### Description of the task
Without the images, write out all of the following entries exactly.

(Records excerpted from a collection)
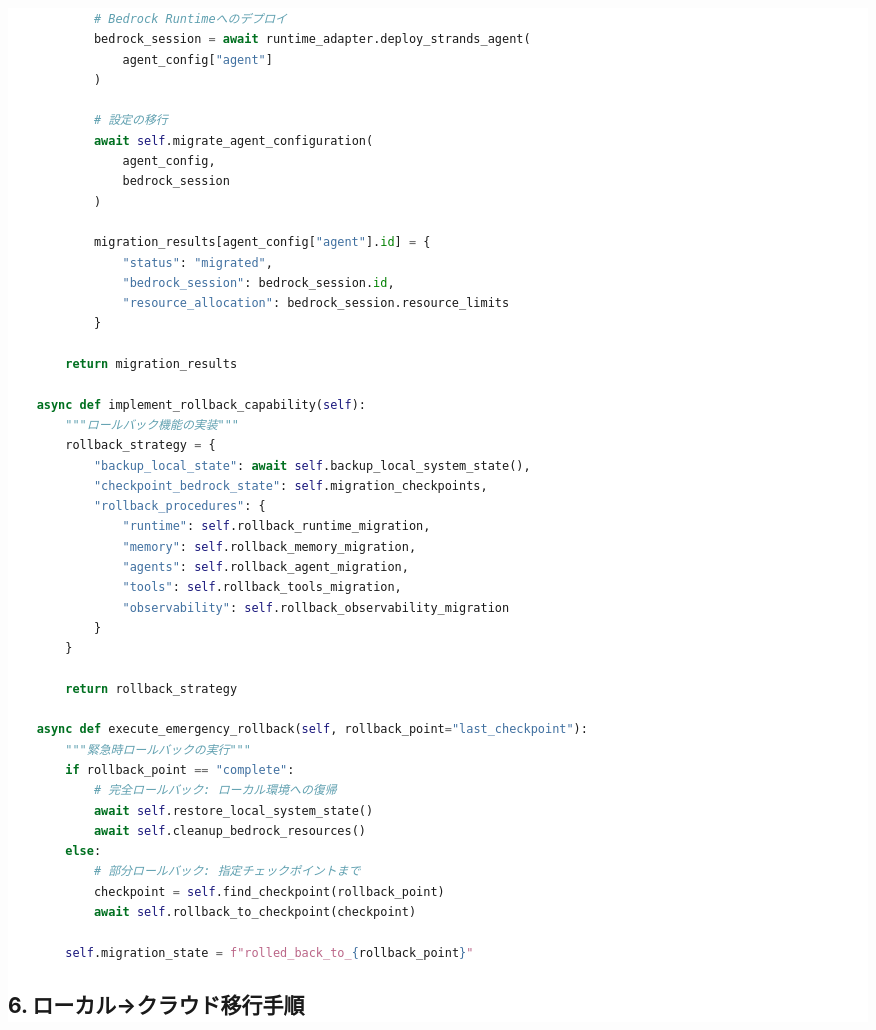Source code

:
 ```python
            # Bedrock Runtimeへのデプロイ
            bedrock_session = await runtime_adapter.deploy_strands_agent(
                agent_config["agent"]
            )
            
            # 設定の移行
            await self.migrate_agent_configuration(
                agent_config,
                bedrock_session
            )
            
            migration_results[agent_config["agent"].id] = {
                "status": "migrated",
                "bedrock_session": bedrock_session.id,
                "resource_allocation": bedrock_session.resource_limits
            }
            
        return migration_results
        
    async def implement_rollback_capability(self):
        """ロールバック機能の実装"""
        rollback_strategy = {
            "backup_local_state": await self.backup_local_system_state(),
            "checkpoint_bedrock_state": self.migration_checkpoints,
            "rollback_procedures": {
                "runtime": self.rollback_runtime_migration,
                "memory": self.rollback_memory_migration,
                "agents": self.rollback_agent_migration,
                "tools": self.rollback_tools_migration,
                "observability": self.rollback_observability_migration
            }
        }
        
        return rollback_strategy
        
    async def execute_emergency_rollback(self, rollback_point="last_checkpoint"):
        """緊急時ロールバックの実行"""
        if rollback_point == "complete":
            # 完全ロールバック: ローカル環境への復帰
            await self.restore_local_system_state()
            await self.cleanup_bedrock_resources()
        else:
            # 部分ロールバック: 指定チェックポイントまで
            checkpoint = self.find_checkpoint(rollback_point)
            await self.rollback_to_checkpoint(checkpoint)
            
        self.migration_state = f"rolled_back_to_{rollback_point}"
```

## 6. ローカル→クラウド移行手順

### Reply to the task
Source code

:
 ```python
            # Bedrock Runtimeへのデプロイ
            bedrock_session = await runtime_adapter.deploy_strands_agent(
                agent_config["agent"]
            )
            
            # 設定の移行
            await self.migrate_agent_configuration(
                agent_config,
                bedrock_session
            )
            
            migration_results[agent_config["agent"].id] = {
                "status": "migrated",
                "bedrock_session": bedrock_session.id,
                "resource_allocation": bedrock_session.resource_limits
            }
            
        return migration_results
        
    async def implement_rollback_capability(self):
        """ロールバック機能の実装"""
        rollback_strategy = {
            "backup_local_state": await self.backup_local_system_state(),
            "checkpoint_bedrock_state": self.migration_checkpoints,
            "rollback_procedures": {
                "runtime": self.rollback_runtime_migration,
                "memory": self.rollback_memory_migration,
                "agents": self.rollback_agent_migration,
                "tools": self.rollback_tools_migration,
                "observability": self.rollback_observability_migration
            }
        }
        
        return rollback_strategy
        
    async def execute_emergency_rollback(self, rollback_point="last_checkpoint"):
        """緊急時ロールバックの実行"""
        if rollback_point == "complete":
            # 完全ロールバック: ローカル環境への復帰
            await self.restore_local_system_state()
            await self.cleanup_bedrock_resources()
        else:
            # 部分ロールバック: 指定チェックポイントまで
            checkpoint = self.find_checkpoint(rollback_point)
            await self.rollback_to_checkpoint(checkpoint)
            
        self.migration_state = f"rolled_back_to_{rollback_point}"
```

## 6. ローカル→クラウド移行手順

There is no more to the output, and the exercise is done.